Task goal =>
Extract each line of the data and write it out again exactly.

Records excerpted from a collection:
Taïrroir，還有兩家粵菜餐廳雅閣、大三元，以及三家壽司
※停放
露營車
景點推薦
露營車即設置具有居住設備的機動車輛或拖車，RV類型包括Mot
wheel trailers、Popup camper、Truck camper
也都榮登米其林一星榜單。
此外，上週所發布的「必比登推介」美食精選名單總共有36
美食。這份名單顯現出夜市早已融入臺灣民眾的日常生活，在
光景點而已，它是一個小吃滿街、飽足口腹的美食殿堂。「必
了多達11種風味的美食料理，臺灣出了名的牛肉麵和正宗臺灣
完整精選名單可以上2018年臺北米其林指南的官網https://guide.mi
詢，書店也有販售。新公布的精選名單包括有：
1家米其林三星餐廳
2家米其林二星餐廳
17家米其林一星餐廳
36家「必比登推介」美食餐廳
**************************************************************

Written reply =>
Taïrroir，還有兩家粵菜餐廳雅閣、大三元，以及三家壽司
※停放
露營車
景點推薦
露營車即設置具有居住設備的機動車輛或拖車，RV類型包括Mot
wheel trailers、Popup camper、Truck camper
也都榮登米其林一星榜單。
此外，上週所發布的「必比登推介」美食精選名單總共有36
美食。這份名單顯現出夜市早已融入臺灣民眾的日常生活，在
光景點而已，它是一個小吃滿街、飽足口腹的美食殿堂。「必
了多達11種風味的美食料理，臺灣出了名的牛肉麵和正宗臺灣
完整精選名單可以上2018年臺北米其林指南的官網https://guide.mi
詢，書店也有販售。新公布的精選名單包括有：
1家米其林三星餐廳
2家米其林二星餐廳
17家米其林一星餐廳
36家「必比登推介」美食餐廳
**************************************************************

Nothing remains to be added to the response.